:: TEXTO EXTRAÍDO ::

Denúncias do Ministério Público
O Ministério Público do Rio Grande do Sul (MPRS) já havia denunciado Vinicius Roig três vezes por crimes contra a mulher, em Torres e Sapucaia do Sul. A primeira denúncia foi oferecida em 1º de setembro de 2024; a segunda, em 1º de abril de 2025; e a terceira, em 9 de junho de 2025. As ações aguardam análise do Judiciário.
De acordo com a primeira denúncia, em 3 de julho de 2025, o investigado compareceu ao prédio onde a vítima residia, em Torres, fez ameaças e arremessou pedras, quebrando vidraças. Ele teria dito que mataria a vítima e qualquer homem que encontrasse com ela. A segunda denúncia trata de violência psicológica, com sucessivos episódios de humilhação. A terceira inclui descumprimento de medidas protetivas, perseguição (stalking) e novo episódio de violência psicológica.
O promotor de Justiça Márcio Roberto Silva de Carvalho destacou: “A repercussão pública ocorreu agora em razão das manifestações e denúncias divulgadas nas redes sociais. Contudo, é importante destacar que o Ministério Público já vinha atuando no caso desde o momento em que tomou conhecimento dos fatos.”
Relatos de Vítimas e Mobilização
Michele Duarte descreveu o início do relacionamento como promissor: “Ele abria a porta do carro, que nunca ninguém abriu pra mim, era gentil, educadíssimo. De uma elegância que você dizia assim: é o príncipe dos meus sonhos.” No entanto, rapidamente a relação se transformou em violência. “Ele destruiu meu rosto. […] Eu olhei meu corpo cheio de marca, de hematomas. Todo doído, todo”, relatou.
Após o término, Michele criou uma página no Instagram chamada “Verdade Seja Dita”, que passou a reunir dezenas de relatos de mulheres que afirmam ter se relacionado com o mesmo homem. Juliana Roig, irmã de Vinicius, apoiou a iniciativa: “A gente nunca imaginou que as coisas fossem tomar essa proporção, porque começaram a surgir dezenas de mulheres com relatos brutais, muito impactantes.”
Em Porto Alegre, o Ministério Público acolheu as vítimas por meio do Espaço Bem-Me-Quer. Carla Frós, coordenadora da Central de Atendimento às Vítimas do MPRS, afirmou que algumas mulheres relataram episódios ocorridos há décadas, decidindo denunciar após a mobilização: “Nós temos vítimas que, a partir dessa primeira denúncia, a partir da criação dessa página, conseguiram então denunciar e fazer a ocorrência.”

:::

TAREFA A ::
Responda às perguntas sobre o texto acerca das denúncias contra Vinicius Roig:
(i) Em quais cidades ocorreram os crimes contra a mulher pelos quais o MPRS já havia denunciado Vinicius Roig?
(ii) Qual é o nome da página no Instagram criada por Michele Duarte?
(iii) Por meio de qual espaço o Ministério Público acolheu as vítimas em Porto Alegre?
TAREFA B :: Prossiga com o texto sobre as denúncias contra Vinicius Roig a partir do ponto em que ele termina.
As entradas não têm nenhum papel neste exercício.

:: DADOS REGISTRADOS ::

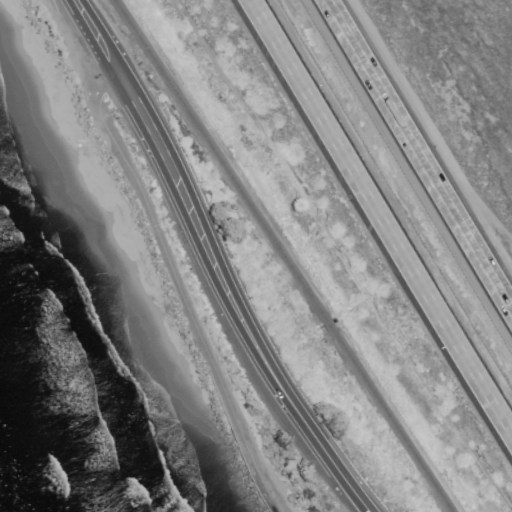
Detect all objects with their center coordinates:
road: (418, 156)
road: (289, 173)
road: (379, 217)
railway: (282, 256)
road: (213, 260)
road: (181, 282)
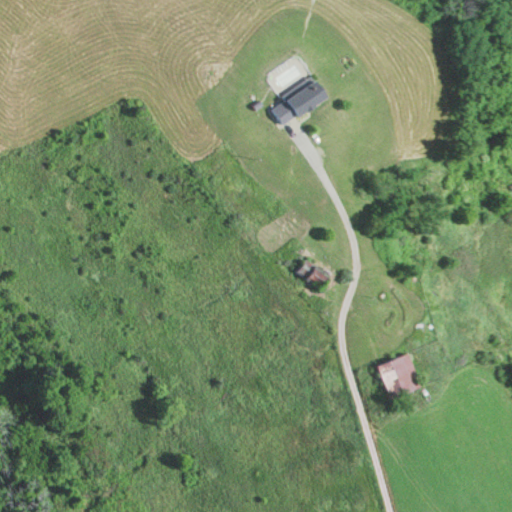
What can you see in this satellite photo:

:::
:: DADOS REGISTRADOS ::

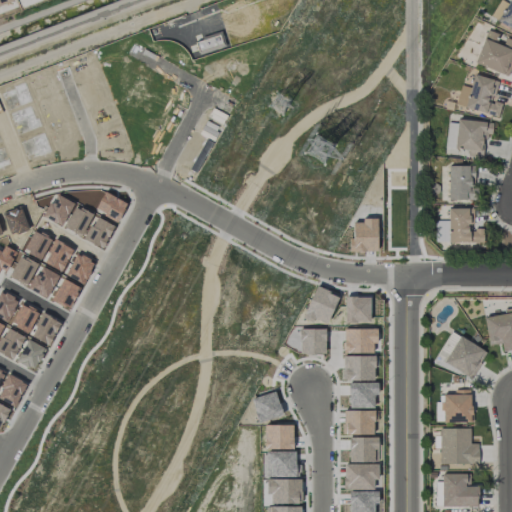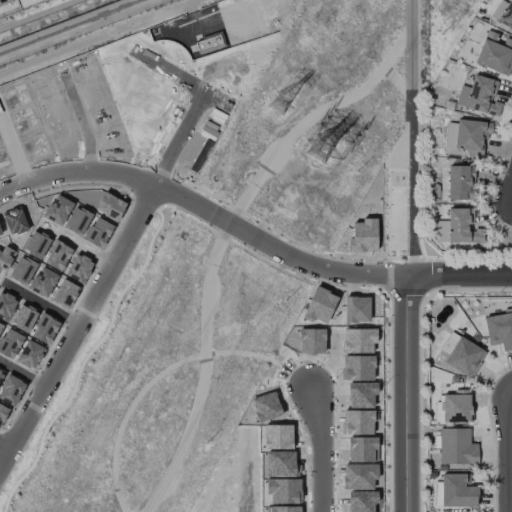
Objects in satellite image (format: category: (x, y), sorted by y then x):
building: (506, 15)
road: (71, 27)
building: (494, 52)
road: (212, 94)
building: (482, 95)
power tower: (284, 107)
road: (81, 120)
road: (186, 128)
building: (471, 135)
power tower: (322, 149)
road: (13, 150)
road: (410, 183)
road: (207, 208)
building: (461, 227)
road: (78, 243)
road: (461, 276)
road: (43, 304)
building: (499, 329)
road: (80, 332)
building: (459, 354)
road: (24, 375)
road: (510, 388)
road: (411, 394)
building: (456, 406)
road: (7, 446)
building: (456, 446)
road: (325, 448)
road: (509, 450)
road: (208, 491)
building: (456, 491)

:::

RESULTADO DA TAREFA A ::
(i) Em Torres e em Sapucaia do Sul.
(ii) "Verdade Seja Dita".
(iii) Por meio do Espaço Bem-Me-Quer.

RESULTADO DA TAREFA B ::
Investigação e Contestação
A Polícia Civil registrou 19 ocorrências nos últimos dois anos em que Vinicius aparece como suspeito, em cidades como Torres, Novo Hamburgo, Sapucaia do Sul e Cachoeirinha. O delegado Marcos Veloso, responsável pela investigação de suspeita de estupro contra a última ex-companheira, afirma: “A gente precisa acolher essas vítimas da melhor maneira possível pra que elas relembrem essas histórias muito pesadas para elas, mas que a gente precisa fazer algumas perguntas para fazer a devida instauração dos inquéritos policiais.”
O Ministério Público levantou mais de 20 vítimas até o momento, considerando tanto os relatos da página quanto registros anteriores. Vinicius Roig, por sua vez, publicou um texto nas redes sociais reconhecendo que “existem acontecimentos que precisam ser enfrentados com seriedade”, mas afirmou que muitas informações “não correspondem à realidade, apresentam distorções ou foram retiradas de contexto”. Ele também registrou ocorrência contra as mulheres por calúnia e tentou retirar a página do ar judicialmente, pedido negado pela Justiça. A juíza afirmou na decisão que as manifestações “não foram produzidas no vácuo” e que há “substrato fático concreto”.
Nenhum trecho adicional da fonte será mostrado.